Martemus is trying so hard to hold onto rational fact in the face of Kellhus’s sermon. As Kellhus truths. Doubts are assailing Martemus over and over. He’s fighting as hard as he can, but Kellhus wants him. Kellhus has plans for him. He is, after all, second-in-command of the Nansur columns.

Martemus is no longer alone after embracing Kellhus’s divinity. People want to belong. No one likes feeling alone. It can bind us to groups even when doubts make us question why we’re there. It can hold us in place, drive us to do acts just to fit in.

Kellhus knows Martemus is a loyal man. He can’t ask Martemus to betray Conphas. He needs Martemus to realize fully where his loyalty is. To the god or his earthly master. Of course, Kellhus knows this act will only bring Martemus back to him. Martemus is seeing him as divine, seeing the haloed hands.

The haloed hands is a much discussed topic. They are only seen by true believers in Kellhus’s divinity. Serwë sees them first, but now we have Martemus seeing them. There is nothing in the text that shows people who have seen them telling others about haloed hands to spark off a mass hallucination, and yet that’s how it appears. But this is a world where the Outside, the supernatural is real. Maybe the haloed hands are born out of a belief in the Three Seas that prophets must have them, or maybe when you believe in him, one of the Gods of the Outside lets you see it. It might be a mass delusion, but I am leaning towards something intrinsic into this world’s metaphysics, like the Judging Eye we meet in the second series, or topoi. The Outside is bleeding into the world around Kellhus’s hands. This might explain how Kellhus pulls Serwë’s heart out of his chest at the end of the novel.

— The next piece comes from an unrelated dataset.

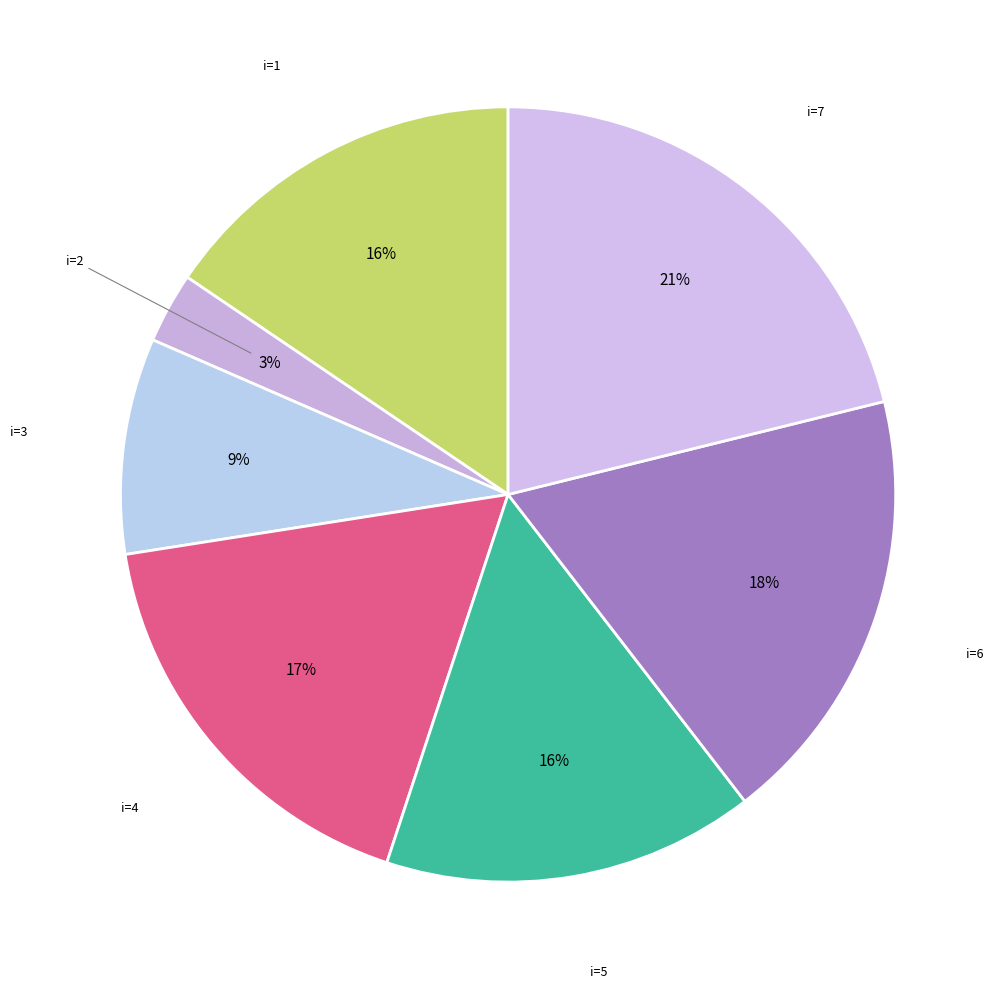

Count the number of slices in the pie.

7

Oh, Conphas, you could never be friends with anyone. You were just deluding yourself, believing that Proyas would be this perfect companion to only enhance your prestige without even considering his agency.

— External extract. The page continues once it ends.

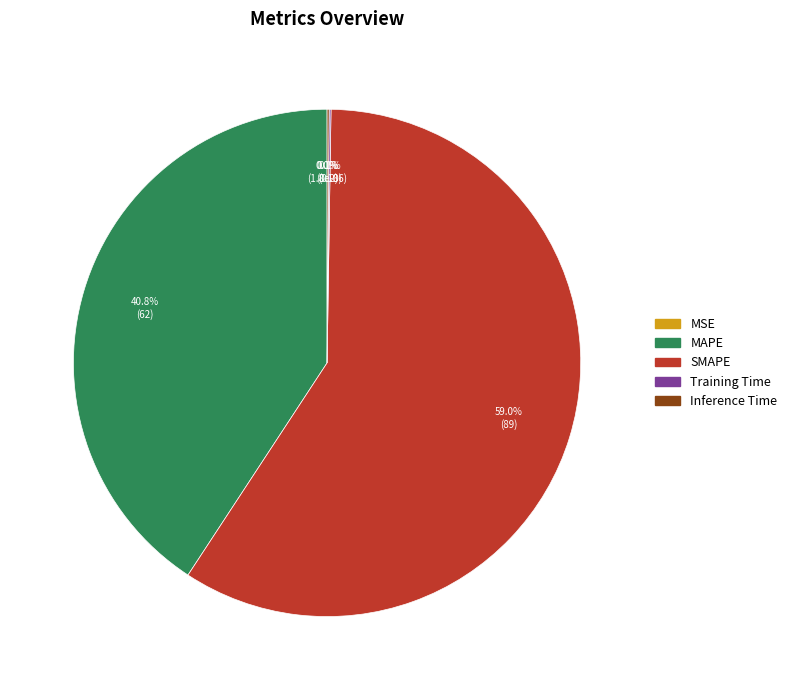

To the nearest percent, what is the difference between the SMAPE and MAPE slice percentages?

18%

Dead prophets are useful for the powerful. But there’s nothing like a man taking away the loyalty of the common folk and undermining your power base to get you scared, eh, Conphas? Especially when your only confidant, the most solid man you know, is transforming into a fanatic before your eyes. We’re also seeing the groundwork laid in for the novel’s climax here. So long as Proyas has faith in Kellhus, Conphas can’t enact his False Prophet Trial. But if Kellhus was careless (like that happens) and allows Proyas to see something disturbing…

Conphas’s hatred of Kellhus is rooted in both fear of losing his power and fear of his enemies destroying them. Yes, he’s wrong that Kellhus is a Cishaurim spy, but he’s not wrong that Kellhus is a threat to the Holy War. Kellhus is transforming it, and he can see it. And he’s maddened that no one else can or cares. That would drive a normal person nuts, let alone a narcissist like Conphas.

And once again, Conphas’s ego gets in his way. He truly thought he could convince the pious Proyas, a man who has Kellhus staying in his army’s camp, who sponsored him to the other Great Names, would turn his back on him just because Conphas has concerns he’s a false prophet. And instead, he walked into a trap. I think Conphas needs to stick to the battlefield.

And now Kellhus is having another secret war with Conphas. Well, to Conphas it is a war, to Kellhus, I imagine, it’s an annoyance. Unlike his war with the Consult. Sadly for Conphas’s ego, everything he does ends up furthering Kellhus’s plan. As we’ve seen, Kellhus has either anticipated the Circumfix (the result of a trial by Tusk) or was granted a vision of it (which I lean towards). But Conphas’s actions will have consequences. And for a first time reader, this is exciting. Will Martemus betray Kellhus or Conphas? Who will win his loyalty?

And since we like Martemus and hate Conphas, we’re all rooting for Kellhus’s success. I suspect Kellhus seduces every first time reader. We’re predisposed to root for the “heroic” archetype Kellhus superficially occupies. It’s only after it’s over, when we look back on the story, can we see how Bakker manipulated us.

I think it’s why I love this series.